Effects of Secondary Structure on Solid-State Hydrogen-Deuterium Exchange in Model α-Helix and β-Sheet Peptides.

Abstract

The effects of peptide secondary structure on the rate and extent of deuterium incorporation in solid-state hydrogen deuterium exchange mass spectrometry (ssHDX-MS) were assessed. Unstructured poly-d,l-alanine (PDLA) peptides, an α-helical model peptide (peptide A) and a β-sheet model peptide (peptide B), were co-lyophilized with various excipients. Peptide structures were confirmed in solution using circular dichroism (CD) spectroscopy and in the solid state with Fourier transform infrared (FTIR) spectroscopy. ssHDX-MS was conducted at two relative humidities (11 and 23% RH D2O) and deuterium uptake kinetics were monitored over 10 days. The relative contributions of peptide secondary structure and matrix interactions to deuteration incorporation were evaluated by comparing the ssHDX-MS kinetic data of peptide A and peptide B with PDLA of similar molecular weight.

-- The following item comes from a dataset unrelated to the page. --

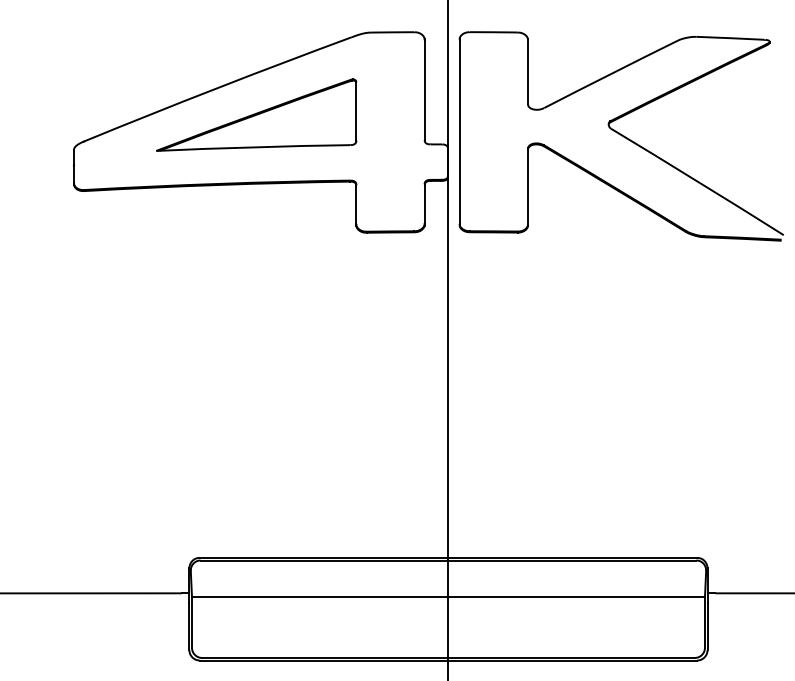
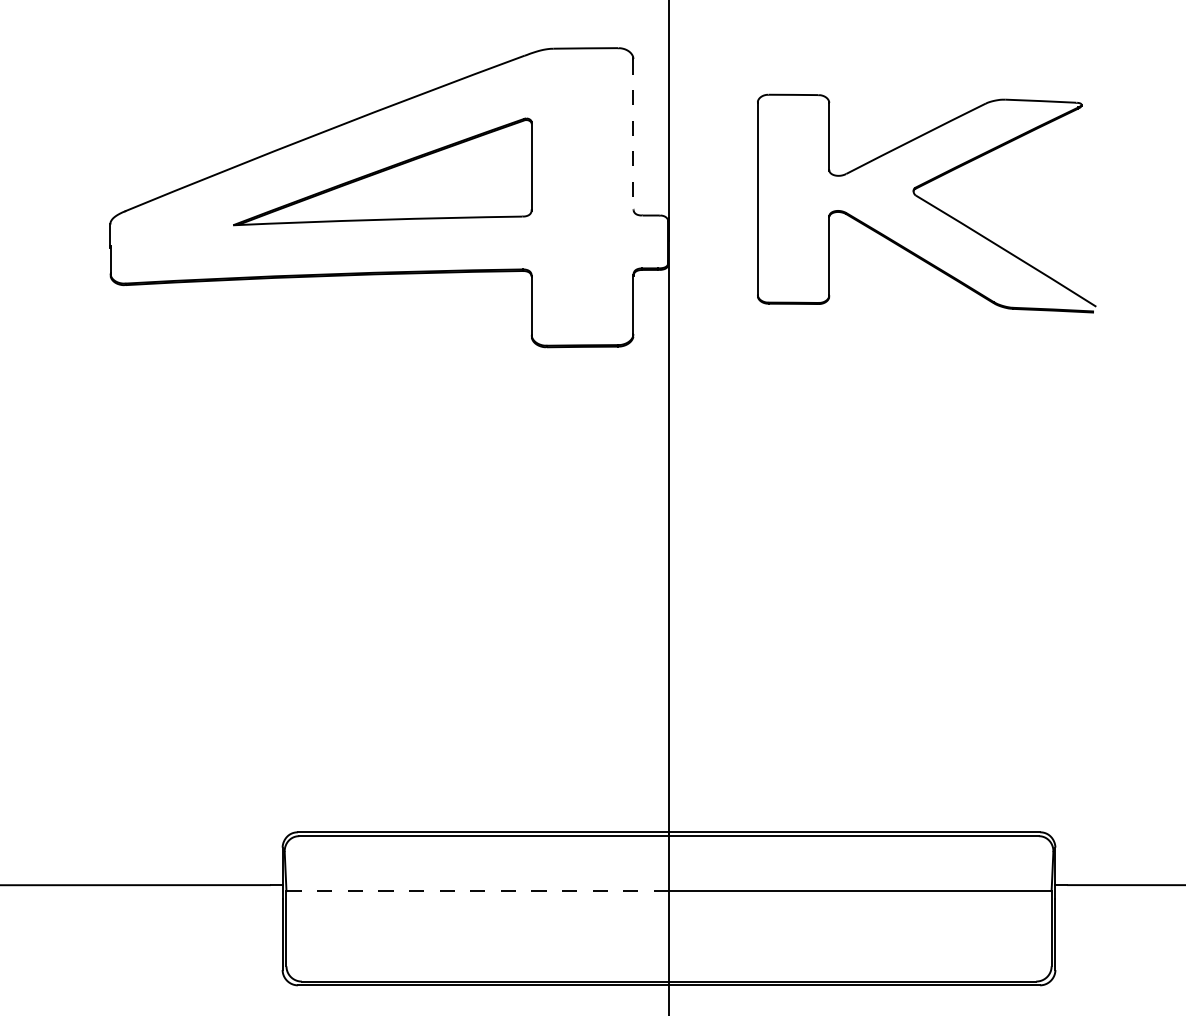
line: (424, 90) -> (633, 135), solid -> dashed
part: (620, 136) -> (925, 203), size x0.7
line: (320, 597) -> (478, 891), solid -> dashed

The results demonstrate that both peptide secondary structure and interactions with the solid matrix contribute to the protection from exchange in ssHDX-MS. A quantitative data analysis and interpretation method is presented, in which the number of protected amide bonds is calculated as the difference between the maximum deuterium incorporation in solution and in solid samples.